##### Entries shown
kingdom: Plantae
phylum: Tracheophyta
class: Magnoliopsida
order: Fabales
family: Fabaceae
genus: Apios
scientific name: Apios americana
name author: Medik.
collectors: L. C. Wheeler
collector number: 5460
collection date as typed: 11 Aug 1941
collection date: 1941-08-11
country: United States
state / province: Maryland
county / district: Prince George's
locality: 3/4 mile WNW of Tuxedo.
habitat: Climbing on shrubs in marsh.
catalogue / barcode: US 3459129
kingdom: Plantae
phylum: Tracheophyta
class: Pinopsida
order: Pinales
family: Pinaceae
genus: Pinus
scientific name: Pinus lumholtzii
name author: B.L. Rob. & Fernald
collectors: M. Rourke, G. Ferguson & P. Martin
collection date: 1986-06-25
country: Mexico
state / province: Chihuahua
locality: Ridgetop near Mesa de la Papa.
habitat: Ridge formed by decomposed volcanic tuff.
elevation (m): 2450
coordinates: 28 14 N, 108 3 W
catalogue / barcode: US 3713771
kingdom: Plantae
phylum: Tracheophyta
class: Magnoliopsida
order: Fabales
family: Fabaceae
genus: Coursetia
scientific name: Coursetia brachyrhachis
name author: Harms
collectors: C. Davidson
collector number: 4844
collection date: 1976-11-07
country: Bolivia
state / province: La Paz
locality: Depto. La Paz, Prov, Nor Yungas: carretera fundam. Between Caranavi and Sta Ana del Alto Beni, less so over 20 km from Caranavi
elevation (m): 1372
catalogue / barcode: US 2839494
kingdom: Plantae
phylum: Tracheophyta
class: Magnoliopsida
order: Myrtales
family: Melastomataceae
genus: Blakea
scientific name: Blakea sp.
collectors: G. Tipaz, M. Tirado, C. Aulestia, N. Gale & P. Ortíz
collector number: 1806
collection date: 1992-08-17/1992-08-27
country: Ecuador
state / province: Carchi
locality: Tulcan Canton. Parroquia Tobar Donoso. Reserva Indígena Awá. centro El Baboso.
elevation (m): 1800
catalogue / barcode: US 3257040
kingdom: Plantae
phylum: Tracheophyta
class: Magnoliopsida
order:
##########
▶ [Given problem]
Output all of the data above line for line, with no changes.

▶ [In response]
kingdom: Plantae
phylum: Tracheophyta
class: Magnoliopsida
order: Fabales
family: Fabaceae
genus: Apios
scientific name: Apios americana
name author: Medik.
collectors: L. C. Wheeler
collector number: 5460
collection date as typed: 11 Aug 1941
collection date: 1941-08-11
country: United States
state / province: Maryland
county / district: Prince George's
locality: 3/4 mile WNW of Tuxedo.
habitat: Climbing on shrubs in marsh.
catalogue / barcode: US 3459129
kingdom: Plantae
phylum: Tracheophyta
class: Pinopsida
order: Pinales
family: Pinaceae
genus: Pinus
scientific name: Pinus lumholtzii
name author: B.L. Rob. & Fernald
collectors: M. Rourke, G. Ferguson & P. Martin
collection date: 1986-06-25
country: Mexico
state / province: Chihuahua
locality: Ridgetop near Mesa de la Papa.
habitat: Ridge formed by decomposed volcanic tuff.
elevation (m): 2450
coordinates: 28 14 N, 108 3 W
catalogue / barcode: US 3713771
kingdom: Plantae
phylum: Tracheophyta
class: Magnoliopsida
order: Fabales
family: Fabaceae
genus: Coursetia
scientific name: Coursetia brachyrhachis
name author: Harms
collectors: C. Davidson
collector number: 4844
collection date: 1976-11-07
country: Bolivia
state / province: La Paz
locality: Depto. La Paz, Prov, Nor Yungas: carretera fundam. Between Caranavi and Sta Ana del Alto Beni, less so over 20 km from Caranavi
elevation (m): 1372
catalogue / barcode: US 2839494
kingdom: Plantae
phylum: Tracheophyta
class: Magnoliopsida
order: Myrtales
family: Melastomataceae
genus: Blakea
scientific name: Blakea sp.
collectors: G. Tipaz, M. Tirado, C. Aulestia, N. Gale & P. Ortíz
collector number: 1806
collection date: 1992-08-17/1992-08-27
country: Ecuador
state / province: Carchi
locality: Tulcan Canton. Parroquia Tobar Donoso. Reserva Indígena Awá. centro El Baboso.
elevation (m): 1800
catalogue / barcode: US 3257040
kingdom: Plantae
phylum: Tracheophyta
class: Magnoliopsida
order:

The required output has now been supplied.